Department of Algorithmics and Software, Faculty of Automatic Control, Electronics and Computer Science, Silesian University of Technology, Akademicka 16, Gliwice 44-100, Poland.
Department of Data Sciences, Dana-Farber Cancer Institute, Boston, MA 02215, USA.
Bioinformatics. 2023 Mar 1;39(3). doi: 10.1093/bioinformatics/btad097.
High-quality sequence assembly is the ultimate representation of complete genetic information of an individual. Several ongoing pangenome projects are producing collections of high-quality assemblies of various species. Each project has already generated assemblies of hundreds of gigabytes on disk, greatly impeding the distribution of and access to such rich datasets.

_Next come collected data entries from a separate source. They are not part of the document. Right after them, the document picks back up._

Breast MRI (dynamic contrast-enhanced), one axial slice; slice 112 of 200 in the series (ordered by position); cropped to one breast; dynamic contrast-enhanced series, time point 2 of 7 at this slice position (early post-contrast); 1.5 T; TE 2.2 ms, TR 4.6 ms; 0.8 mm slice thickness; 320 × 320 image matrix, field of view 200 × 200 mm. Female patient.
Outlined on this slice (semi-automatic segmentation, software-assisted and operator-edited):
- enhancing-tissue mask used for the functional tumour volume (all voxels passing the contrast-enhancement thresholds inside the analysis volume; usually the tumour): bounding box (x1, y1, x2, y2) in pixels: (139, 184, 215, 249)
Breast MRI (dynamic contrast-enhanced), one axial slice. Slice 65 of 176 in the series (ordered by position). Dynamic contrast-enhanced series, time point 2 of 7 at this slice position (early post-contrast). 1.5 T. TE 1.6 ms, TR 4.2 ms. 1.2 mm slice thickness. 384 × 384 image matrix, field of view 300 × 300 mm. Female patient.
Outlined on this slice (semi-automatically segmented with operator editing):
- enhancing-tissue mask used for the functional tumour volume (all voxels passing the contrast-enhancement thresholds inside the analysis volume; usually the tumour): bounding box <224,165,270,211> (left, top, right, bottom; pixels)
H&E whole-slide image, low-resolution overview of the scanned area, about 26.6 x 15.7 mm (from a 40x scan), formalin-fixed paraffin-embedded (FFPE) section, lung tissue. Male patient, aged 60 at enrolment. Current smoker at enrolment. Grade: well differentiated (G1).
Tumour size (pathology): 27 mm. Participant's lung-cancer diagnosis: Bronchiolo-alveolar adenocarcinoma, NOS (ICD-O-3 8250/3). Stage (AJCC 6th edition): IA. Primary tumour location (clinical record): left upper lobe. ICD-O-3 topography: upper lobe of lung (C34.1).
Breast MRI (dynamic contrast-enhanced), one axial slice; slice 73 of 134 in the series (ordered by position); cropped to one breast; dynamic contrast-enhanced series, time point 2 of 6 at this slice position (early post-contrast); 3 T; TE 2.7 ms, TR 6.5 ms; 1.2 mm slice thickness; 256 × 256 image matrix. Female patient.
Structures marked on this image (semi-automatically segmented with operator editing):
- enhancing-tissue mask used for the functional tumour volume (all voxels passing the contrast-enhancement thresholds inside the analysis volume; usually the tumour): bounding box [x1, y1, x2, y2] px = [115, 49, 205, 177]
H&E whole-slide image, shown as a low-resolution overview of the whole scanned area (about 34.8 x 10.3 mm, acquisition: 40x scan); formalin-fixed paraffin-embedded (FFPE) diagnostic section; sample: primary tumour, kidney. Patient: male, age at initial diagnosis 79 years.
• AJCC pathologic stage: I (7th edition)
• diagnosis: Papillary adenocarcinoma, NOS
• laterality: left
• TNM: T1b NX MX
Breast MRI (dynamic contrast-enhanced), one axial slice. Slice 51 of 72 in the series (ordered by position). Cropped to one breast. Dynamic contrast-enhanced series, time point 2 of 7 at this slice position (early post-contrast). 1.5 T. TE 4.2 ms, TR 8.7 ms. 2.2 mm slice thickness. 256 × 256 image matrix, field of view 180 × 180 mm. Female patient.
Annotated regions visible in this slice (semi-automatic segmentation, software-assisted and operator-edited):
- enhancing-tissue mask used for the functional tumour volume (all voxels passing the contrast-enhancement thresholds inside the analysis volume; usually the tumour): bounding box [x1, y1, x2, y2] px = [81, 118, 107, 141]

Here, we show how to reduce the size of the sequenced genomes by 2-3 orders of magnitude. Our tool compresses the genomes significantly better than the existing programs and is much faster. Moreover, its unique feature is the ability to access any contig (or its part) in a fraction of a second and easily append new samples to the compressed collections. Thanks to this, AGC could be useful not only for backup or transfer purposes but also for routine analysis of pangenome sequences in common pipelines. With the rapidly reduced cost and improved accuracy of sequencing technologies, we anticipate more comprehensive pangenome projects with much larger sample sizes. AGC is likely to become a foundation tool to store, distribute and access pangenome data.
The source code of AGC is available at https://github.com/refresh-bio/agc. The package can be installed via Bioconda at https://anaconda.org/bioconda/agc.
Supplementary data are available at Bioinformatics online.
高质量的序列组装是个体完整遗传信息的最终表现。几个正在进行的泛基因组项目正在生成各种物种的高质量组装集。每个项目已经在磁盘上生成了数百千兆字节的组装,这极大地阻碍了这些丰富数据集的分发和访问。
在这里,我们展示了如何将测序基因组的大小缩小 2-3 个数量级。我们的工具比现有程序显著更好地压缩基因组,并且速度更快。此外,它的独特功能是能够在几分之一秒内访问任何(或其部分)连续体,并轻松地将新样本附加到压缩集合中。由于这一点,AGC 不仅可用于备份或传输目的,而且还可用于常见管道中泛基因组序列的常规分析。随着测序技术成本的迅速降低和准确性的提高,我们预计会有更多具有更大样本量的综合泛基因组项目。AGC 很可能成为存储、分发和访问泛基因组数据的基础工具。
AGC 的源代码可在 https://github.com/refresh-bio/agc 上获得。该软件包可通过 Bioconda 在 https://anaconda.org/bioconda/agc 上安装。
补充数据可在生物信息学在线获得。